A Brave Man Seven Storeys Tall (Harper)
A triumphant literary debut with notes of both The Art of Fielding and The Flamethrowers, which introduces the striking figure of Owen Burr, a gifted Olympics-bound athlete whose dreams of greatness are deferred and then transformed by an unlikely journey from California to Berlin, Athens, Iceland, and back again.
Owen Burr, a towering athlete at Stanford University, son of renowned classicist Professor Joseph Burr, was destined to compete in the Athens Olympic Games of 2004. But in his final match at Stanford, he is blinded in one eye. The wound shatters his identity and any prospects he had as an athlete.
Determined to make a new name for himself, Owen flees the country and lands in Berlin, where he meets a group of wildly successful artists living in the Teutonic equivalent of Warhol's Factory.

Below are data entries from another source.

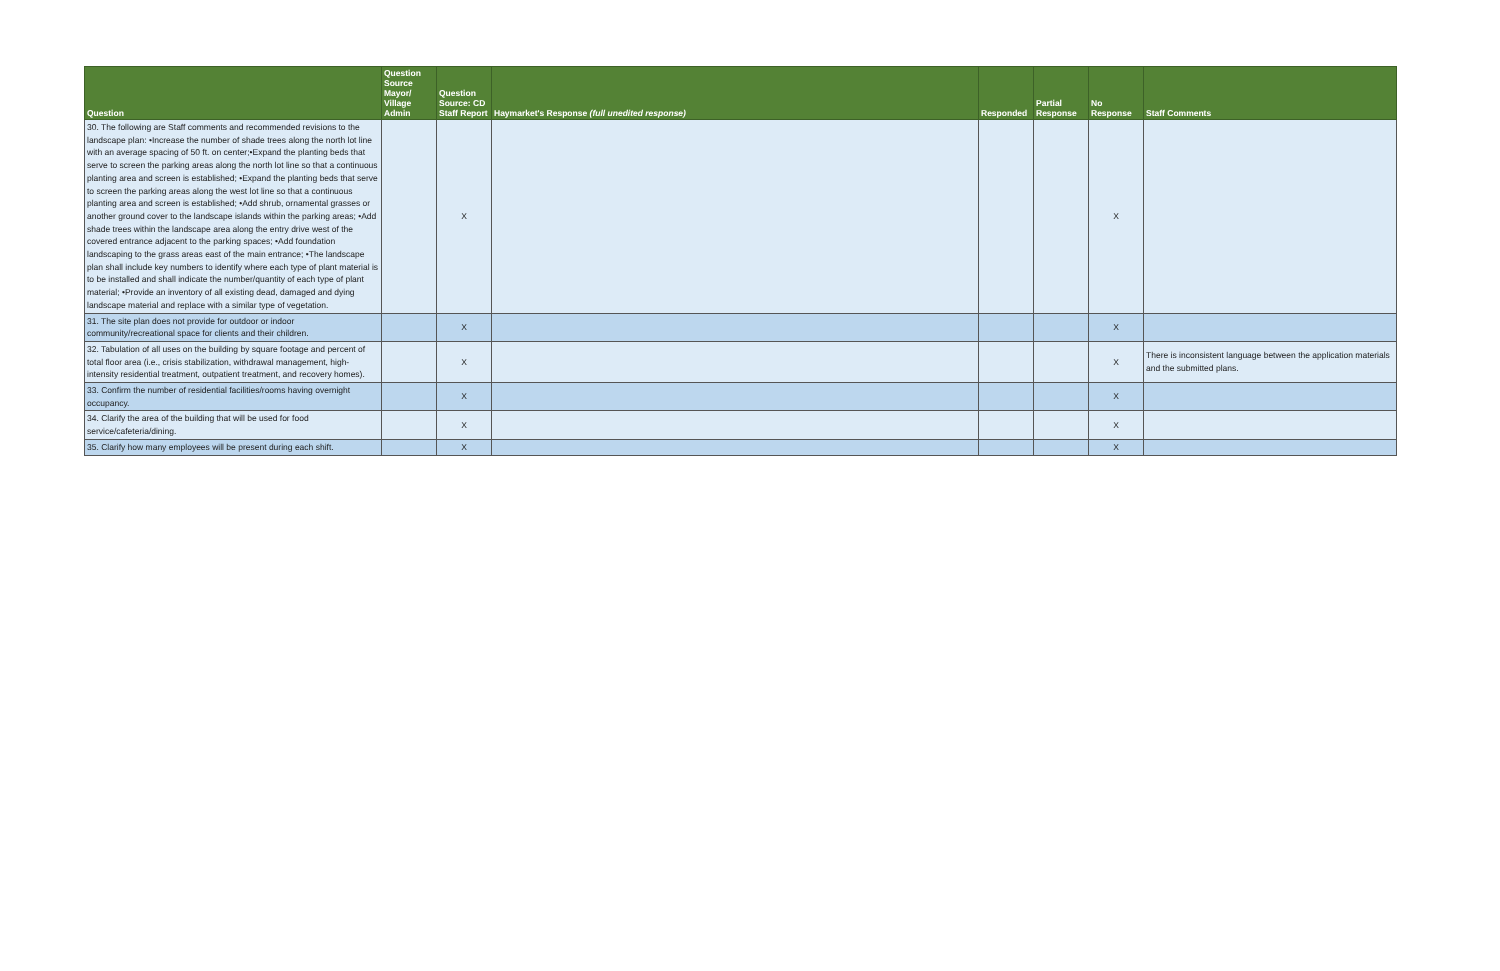| Question | Question Source Mayor/ Village Admin | Question Source: CD Staff Report | Haymarket's Response (full unedited response) | Responded | Partial Response | No Response | Staff Comments |
| --- | --- | --- | --- | --- | --- | --- | --- |
| 30. The following are Staff comments and recommended revisions to the landscape plan: •Increase the number of shade trees along the north lot line with an average spacing of 50 ft. on center;•Expand the planting beds that serve to screen the parking areas along the north lot line so that a continuous planting area and screen is established; •Expand the planting beds that serve to screen the parking areas along the west lot line so that a continuous planting area and screen is established; •Add shrub, ornamental grasses or another ground cover to the landscape islands within the parking areas; •Add shade trees within the landscape area along the entry drive west of the covered entrance adjacent to the parking spaces; •Add foundation landscaping to the grass areas east of the main entrance; •The landscape plan shall include key numbers to identify where each type of plant material is to be installed and shall indicate the number/quantity of each type of plant material; •Provide an inventory of all existing dead, damaged and dying landscape material and replace with a similar type of vegetation. | | X | | | | X | |
| 31. The site plan does not provide for outdoor or indoor community/recreational space for clients and their children. | | X | | | | X | |
| 32. Tabulation of all uses on the building by square footage and percent of total floor area (i.e., crisis stabilization, withdrawal management, high-intensity residential treatment, outpatient treatment, and recovery homes). | | X | | | | X | There is inconsistent language between the application materials and the submitted plans. |
| 33. Confirm the number of residential facilities/rooms having overnight occupancy. | | X | | | | X | |
| 34. Clarify the area of the building that will be used for food service/cafeteria/dining. | | X | | | | X | |
| 35. Clarify how many employees will be present during each shift. | | X | | | | X | |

An irresistible sight--nearly seven-feet-tall, wearing an eye patch and a corduroy suit--Owen is quickly welcomed by the group's leader, who schemes to appropriate Owen's image and sell the results at Art Basel. With his warped and tortured image on the auction block, Owen seeks revenge.
Professor Burr has never been the father he wants to be. Owen's disappearance triggers a call to action. He dusts off his more speculative theory, Liminalism, to embark on a speaking tour, pushing theory to its radical extreme--at his own peril and with Jean Baudrillard's help--in order to send up flares for his son in Athens, Berlin, and Iceland.

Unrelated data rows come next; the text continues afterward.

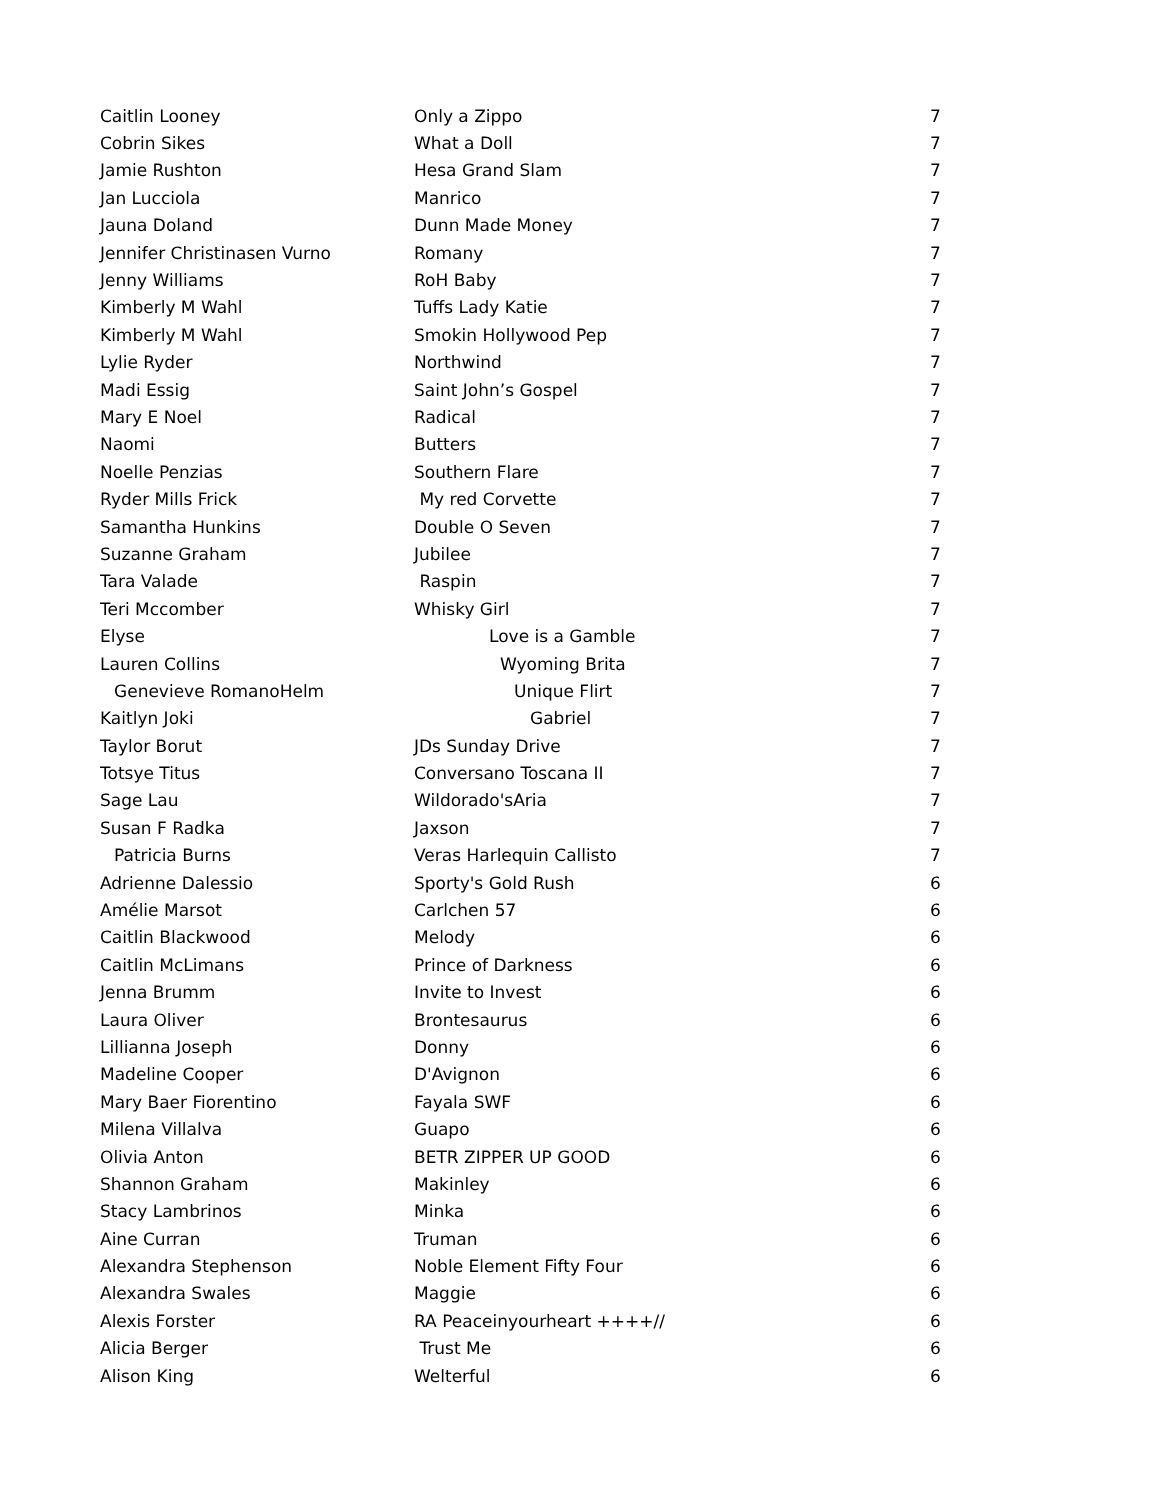| Caitlin Looney | Only a Zippo | 7 |
| Cobrin Sikes | What a Doll | 7 |
| Jamie Rushton | Hesa Grand Slam | 7 |
| Jan Lucciola | Manrico | 7 |
| Jauna Doland | Dunn Made Money | 7 |
| Jennifer Christinasen Vurno | Romany | 7 |
| Jenny Williams | RoH Baby | 7 |
| Kimberly M Wahl | Tuffs Lady Katie | 7 |
| Kimberly M Wahl | Smokin Hollywood Pep | 7 |
| Lylie Ryder | Northwind | 7 |
| Madi Essig | Saint John’s Gospel | 7 |
| Mary E Noel | Radical | 7 |
| Naomi | Butters | 7 |
| Noelle Penzias | Southern Flare | 7 |
| Ryder Mills Frick | My red Corvette | 7 |
| Samantha Hunkins | Double O Seven | 7 |
| Suzanne Graham | Jubilee | 7 |
| Tara Valade | Raspin | 7 |
| Teri Mccomber | Whisky Girl | 7 |
| Elyse | Love is a Gamble | 7 |
| Lauren Collins | Wyoming Brita | 7 |
| Genevieve RomanoHelm | Unique Flirt | 7 |
| Kaitlyn Joki | Gabriel | 7 |
| Taylor Borut | JDs Sunday Drive | 7 |
| Totsye Titus | Conversano Toscana II | 7 |
| Sage Lau | Wildorado'sAria | 7 |
| Susan F Radka | Jaxson | 7 |
| Patricia Burns | Veras Harlequin Callisto | 7 |
| Adrienne Dalessio | Sporty's Gold Rush | 6 |
| Amélie Marsot | Carlchen 57 | 6 |
| Caitlin Blackwood | Melody | 6 |
| Caitlin McLimans | Prince of Darkness | 6 |
| Jenna Brumm | Invite to Invest | 6 |
| Laura Oliver | Brontesaurus | 6 |
| Lillianna Joseph | Donny | 6 |
| Madeline Cooper | D'Avignon | 6 |
| Mary Baer Fiorentino | Fayala SWF | 6 |
| Milena Villalva | Guapo | 6 |
| Olivia Anton | BETR ZIPPER UP GOOD | 6 |
| Shannon Graham | Makinley | 6 |
| Stacy Lambrinos | Minka | 6 |
| Aine Curran | Truman | 6 |
| Alexandra Stephenson | Noble Element Fifty Four | 6 |
| Alexandra Swales | Maggie | 6 |
| Alexis Forster | RA Peaceinyourheart ++++// | 6 |
| Alicia Berger | Trust Me | 6 |
| Alison King | Welterful | 6 |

A compulsively readable novel of ideas, action, and intrigue, A Brave Man Seven Storeys Tall offers a persuasive vision of personal agency, art, family, and the narratives we build for ourselves.
Praise for A Brave Man Seven Storeys Tall
"Wry, smart, tender, huge-hearted, Will Chancellor strides onto the page in the spirit of Bellow with writing poised like poetry. A dauntless debut."--Paul Lynch
"Owen Burr is a character unlike any you're likely to meet in contemporary literature. Watching him move through the world, and negotiate with his own dreams, is both powerful and revelatory."--Daniel Alarcon
"A Brave Man Seven Storeys Tall is an erudite, ambitious, and entertaining work wherein postmodern gods and monsters alike flit into the lives of father and son during the Bush administration of the the early aughts. The book's academic scenes occasionally give the reader a tongue-in-cheek wink reminiscent of DeLillo's White Noise, while the ex-pat atmosphere possesses the same variety of political tension that fueled recent hits such as The Flamethrowers. In short, Chancellor belongs to that rare camp of young writers who successfully blend a sense of high-minded intellectualism into a darn good story."--Suzanne Rindell
Will Chancellor grew up in Hawaii and in Texas. He made it to the finals of the high school National debate championship at age 15 and was a nationally ranked golfer. At Stanford, Chancellor studied political theory and environmental policy, and after graduation lived in Paris and Prague before ending up at UT Austin for post-grad work in Physics and Ancient Greek. All along he knew he wanted to write books and eventually ended up in his mother’s childhood home, in the bustling metropolis of Pittsburg, TX, with just a manual typewriter to keep him company.
During the eight months that he spent there writing, Chancellor interacted with other people just three times and ate pasta at every meal. But if you’re picturing a reclusive, wild eyed, long haired madman (I sure was when he told me this story), think again. Chancellor was fastidious about his appearance, often wearing a dress shirt and tie while he feverishly typed away on one 300ft roll of vellum tracing paper. And this is all before he moved to New York and lived in the Chelsea Hotel. During his three years in the storied hotel, he paid his $800/month rent with a credit card and fell into the cliché of starving artist.
To research the book beyond the first draft, Chancellor collaborated on a large-scale sculpture for the New Museum, impersonated a world-renowned painter at Art Basel, and completed a solo traverse of Iceland from the westernmost to easternmost tip.